* [SOURCE DATA]:
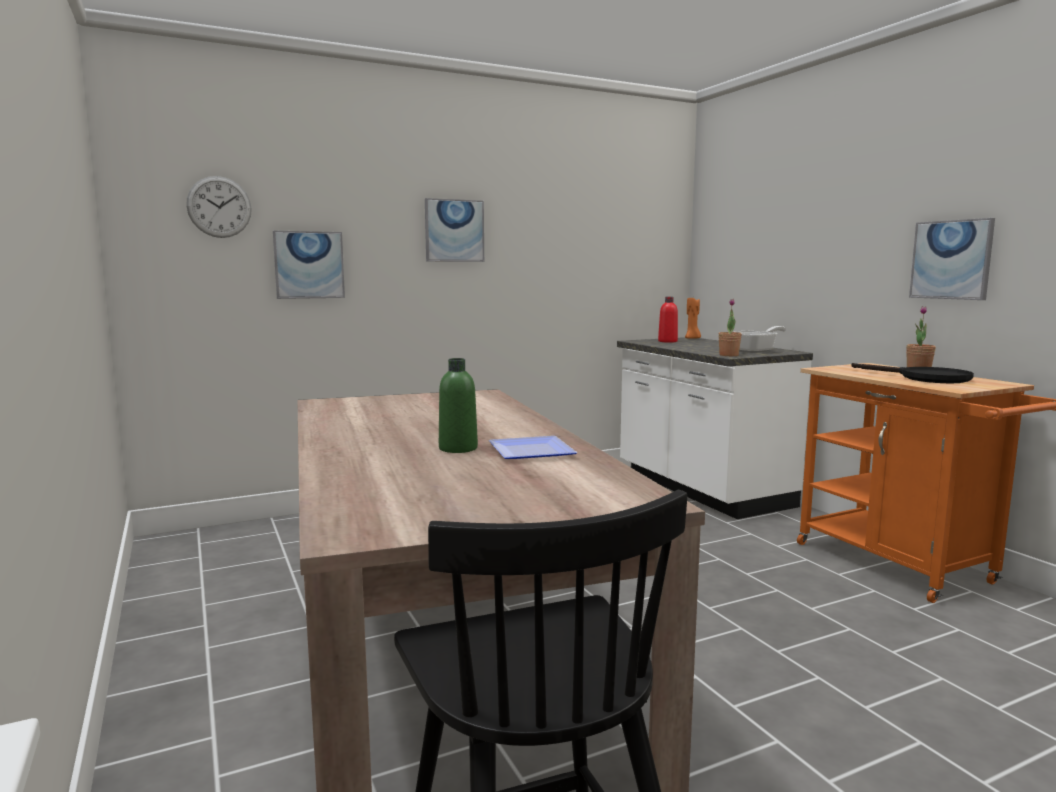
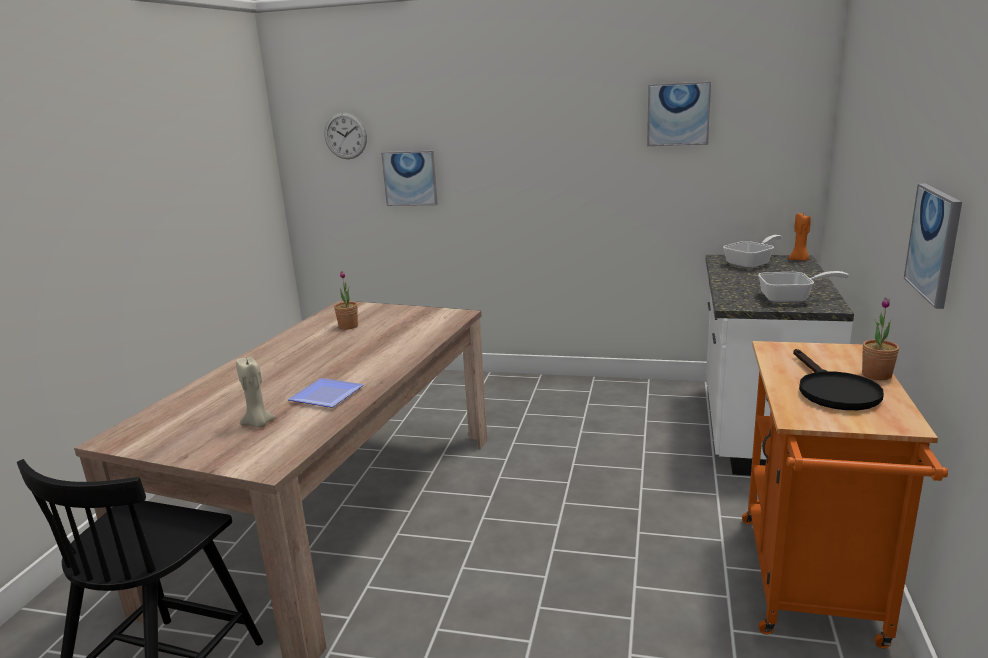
camera: 40 degrees right, 10 degrees up
(454, 230) = (532, 144): picture -> picture (678, 114)
(458, 448) = (300, 380): green bottle -> none
(524, 481) = (258, 424): none -> beige candle
(667, 341) = (752, 263): red bottle -> frying pan
(728, 355) = (733, 303): potted plant -> potted plant (348, 326)

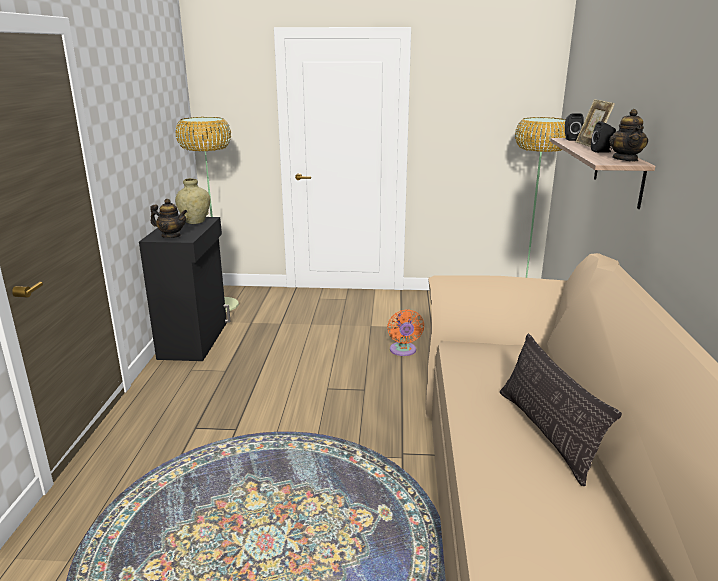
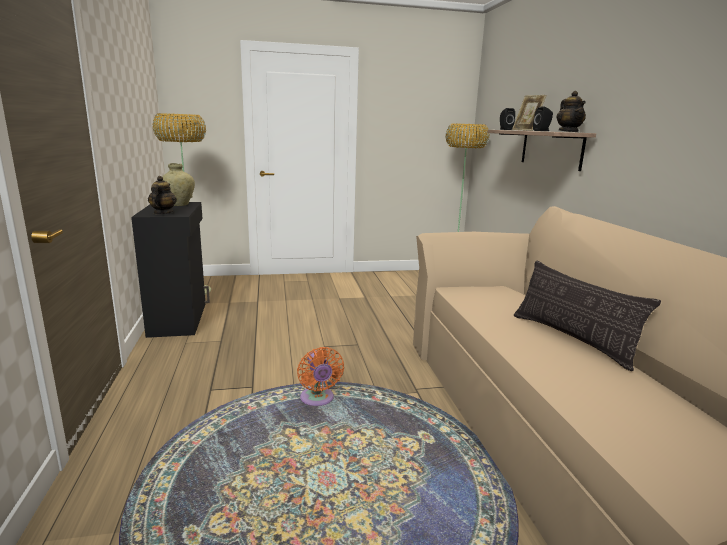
camera: 15 degrees left, 5 degrees down
(171, 236) = (163, 213): teapot -> teapot turned 90 degrees counterclockwise
(403, 351) = (376, 314): orange fan -> orange fan (318, 400)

* [TASK INSTRUCTIONS]: Copy out all lines from the material above that contain the string "bottle".

* [WRITTEN RESPONSE]:
(458, 448) = (300, 380): green bottle -> none
(667, 341) = (752, 263): red bottle -> frying pan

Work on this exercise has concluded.